A new report released Tuesday from the White House Council of Economic Advisers lists the Supplemental Nutrition Assistance Program as "highly effective" at reducing food insecurity.
The report suggests that children who receive food assistance see improvements in health and academic performance both short- and long-term. Two-thirds of SNAP benefits go to households with children.
According to the report, SNAP benefits lifted at least 4.7 million people out of poverty in 2014, and 1.3 million children out of deep poverty, or above half of the poverty line.
Over the past 20 years, the overall share of SNAP recipient households with earned income rose by 50%. Among recipient households with children, the share with a working adult has doubled since 1990; 57% of working-age adults receiving SNAP are either working or looking for work.
SNAP also supports work through the Employment and Training program, which directly helps SNAP beneficiaries gain the skills they need to succeed in the labor market, CEA said.
Additionally, the report says among adults who grew up in disadvantaged households when the Food Stamp Program was first being introduced, access to Food Stamps before birth and in early childhood led to significant reductions in the likelihood of obesity and significant increases in the likelihood of completing high school.
CEA says food stamps also have reduced the incidence of low birth-weight by between 5% and 23% among mothers who received benefits during pregnancy.
While the report highlights benefits of SNAP, it also suggests benefit levels are often inadequate to sustain families through the end of the month. This results in high-cost consequences, it said, such as a 27% increase in the rate of hospital admissions due to low blood sugar for low-income adults between the first and last week of the month, as well as diminished performance on standardized tests among school age children.

## EXERCISE
Extend the text on the White House report about SNAP, picking up right after its last sentence. The material after this is not needed for the work here.

[Records from a data source]

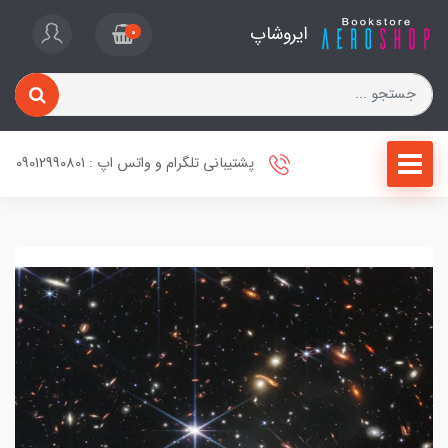
ایروشاپ
0
پشتیبانی تلگرام و واتس اپ : 09012990801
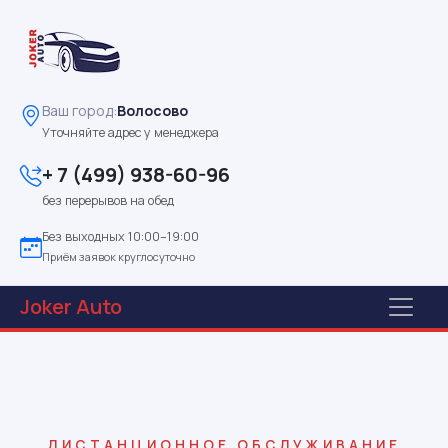
Ваш город:
Волосово
Уточняйте адрес у менеджера
+ 7 (499) 938-60-96
без перерывов на обед
Без выходных 10:00–19:00
Приём заявок круглосуточно
Joker
Auto
ДИСТАНЦИОННОЕ ОБСЛУЖИВАНИЕ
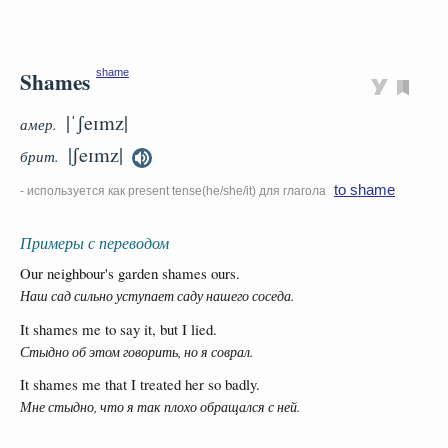
Shames
shame
|ˈʃeɪmz|
амер.
|ʃeɪmz|
брит.
to shame
- используется как present tense(he/she/it) для глагола
Примеры с переводом
Our neighbour's garden shames ours.
Наш сад сильно уступает саду нашего соседа.
It shames me to say it, but I lied.
Стыдно об этом говорить, но я соврал.
It shames me that I treated her so badly.
Мне стыдно, что я так плохо обращался с ней.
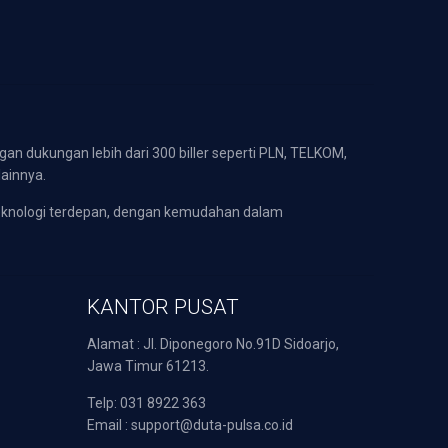
gan dukungan lebih dari 300 biller seperti PLN, TELKOM,
lainnya.
eknologi terdepan, dengan kemudahan dalam
KANTOR PUSAT
Alamat : Jl. Diponegoro No.91D Sidoarjo,
Jawa Timur 61213.
Telp: 031 8922 363
Email : support@duta-pulsa.co.id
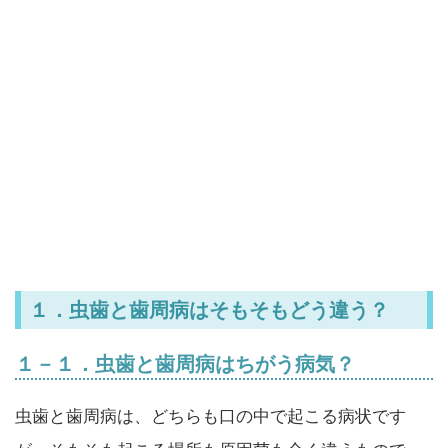
１．虫歯と歯周病はそもそもどう違う？
１－１．虫歯と歯周病はちがう病気？
虫歯と歯周病は、どちらも口の中で起こる病状です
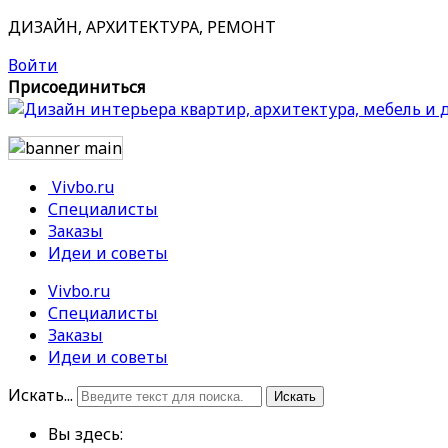
ДИЗАЙН, АРХИТЕКТУРА, РЕМОНТ
Войти
Присоединиться
Vivbo.ru
Специалисты
Заказы
Идеи и советы
Vivbo.ru
Специалисты
Заказы
Идеи и советы
Искать...
Искать
Вы здесь:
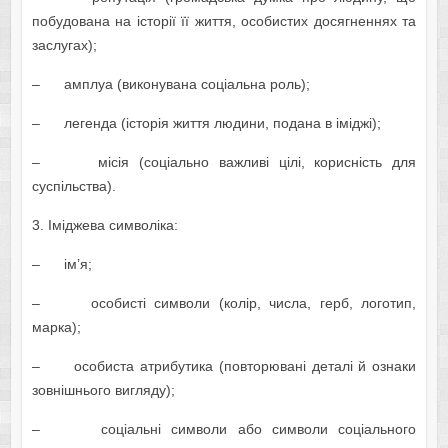
побудована на історії її життя, особистих досягненнях та
заслугах);
– амплуа (виконувана соціальна роль);
– легенда (історія життя людини, подана в іміджі);
– місія (соціально важливі цілі, корисність для
суспільства).
3. Іміджева символіка:
– ім’я;
– особисті символи (колір, числа, герб, логотип,
марка);
– особиста атрибутика (повторювані деталі й ознаки
зовнішнього вигляду);
– соціальні символи або символи соціального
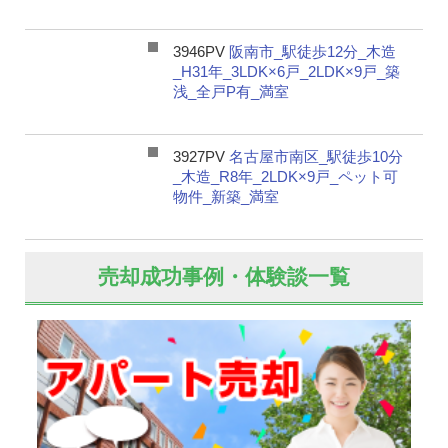
3946PV
阪南市_駅徒歩12分_木造
_H31年_3LDK×6戸_2LDK×9戸_築
浅_全戸P有_満室
3927PV
名古屋市南区_駅徒歩10分
_木造_R8年_2LDK×9戸_ペット可
物件_新築_満室
売却成功事例・体験談一覧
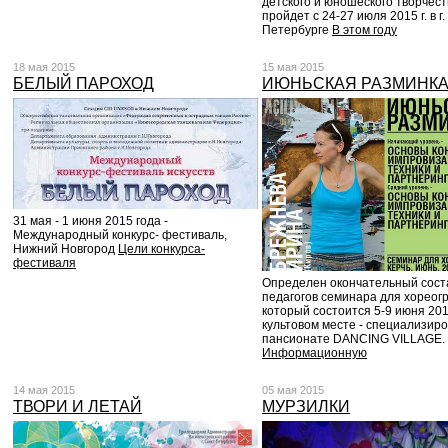
детского и юношеского творчест
пройдет с 24-27 июля 2015 г. в г.
Петербурге
В этом году
18 мая 2015
15 мая 2015
БЕЛЫЙ ПАРОХОД
ИЮНЬСКАЯ РАЗМИНК
31 мая - 1 июня 2015 года -
Международный конкурс- фестиваль,
Нижний Новгород
Цели конкурса-
фестиваля
Определен окончательный сост
педагогов семинара для хореог
который состоится 5-9 июня 201
культовом месте - специализир
пансионате DANCING VILLAGE.
Информационную
14 мая 2015
05 мая 2015
ТВОРИ И ЛЕТАЙ
МУРЗИЛКИ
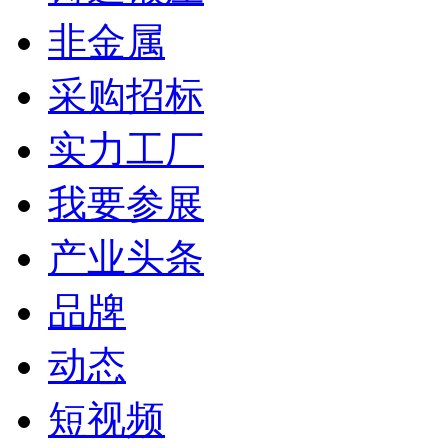
非金属
采购招标
实力工厂
我要参展
产业头条
品牌
动态
短视频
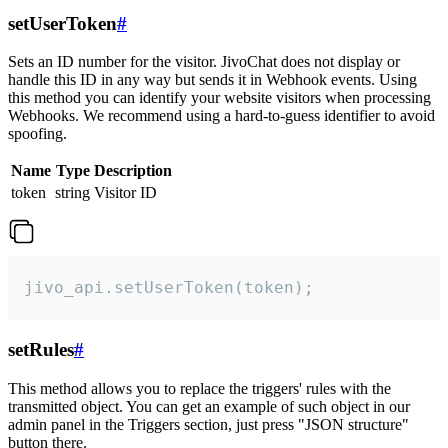
setUserToken
#
Sets an ID number for the visitor. JivoChat does not display or
handle this ID in any way but sends it in Webhook events. Using
this method you can identify your website visitors when processing
Webhooks. We recommend using a hard-to-guess identifier to avoid
spoofing.
Name
Type
Description
token
string
Visitor ID
jivo_api.setUserToken(token);
setRules
#
This method allows you to replace the triggers' rules with the
transmitted object. You can get an example of such object in our
admin panel in the Triggers section, just press "JSON structure"
button there.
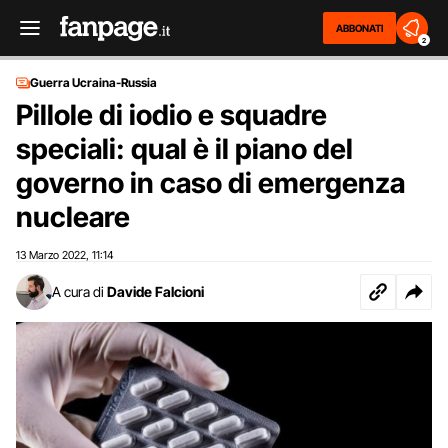
ABBONATI
2
Guerra Ucraina-Russia
Pillole di iodio e squadre
speciali: qual è il piano del
governo in caso di emergenza
nucleare
13 Marzo 2022
11:14
,
A cura di
Davide Falcioni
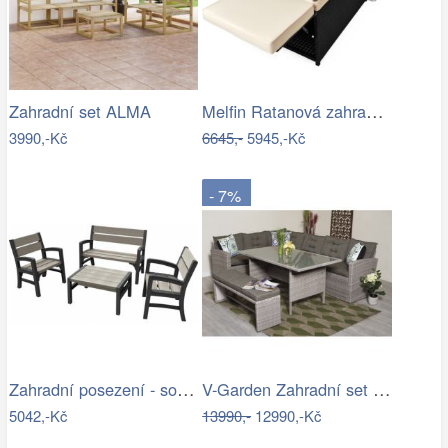
Melfin Ratanová zahradní sestava VENDY…
Zahradní set ALMA
3990,-Kč
6645,-
5945,-Kč
- 7%
Zahradní posezení - souprava - UZN
V-Garden Zahradní set TUNIS SET 6
5042,-Kč
13990,-
12990,-Kč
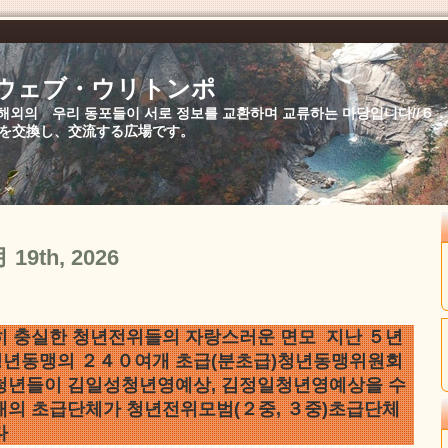
//ウェブ・ウリトンポ
북,해외의 우리 동포들이 서로 정보를 교환하며 교류하는 마당입니다//
を交換し、交流する広場です。
月 19th, 2026
히 충실한 청년전위들의 자랑스러운 면모 지난 ５년
년동맹의 ２４０여개 초급(분초급)청년동맹위원회
청년들이 김일성청년영예상, 김정일청년영예상을 수
개의 초급단체가 청년전위모범(２중, ３중)초급단체
다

## EXERCISE RESULT
And, even with SNAP, still 40% of all food-insecure households and nearly 6%of US households overall were considered to have very low food security. This means that at least one person in the household missed meals and experienced disruptions in food intake due to insufficient resources for food.
The report also highlighted changes the White House has implemented or has been exploring to improve SNAP.
One of these improvement initiatives includes the Community Eligibility Provision, in which schools in high-poverty areas can offer free breakfast and lunch to all students with less administrative burden.
Additionally, recent revisions to the Special Supplemental Nutrition Program for Women, Infants, and Children added a cash benefit to allow participants to purchase fruits and vegetables. The Administration also has expanded access for low-income children to nutritious food during the summer months when school meals are unavailable and the risk of food insecurity is heightened.
Finally, the Administration has provided select states waivers to test ways of reducing the administrative burdens of SNAP for elderly households.
After seeing positive results in participating states, including an increase of elderly participation by more than 50% in Alabama, the President's 2016 Budget included a proposal to create a state option that would expand upon these efforts to improve access to SNAP benefits for the elderly.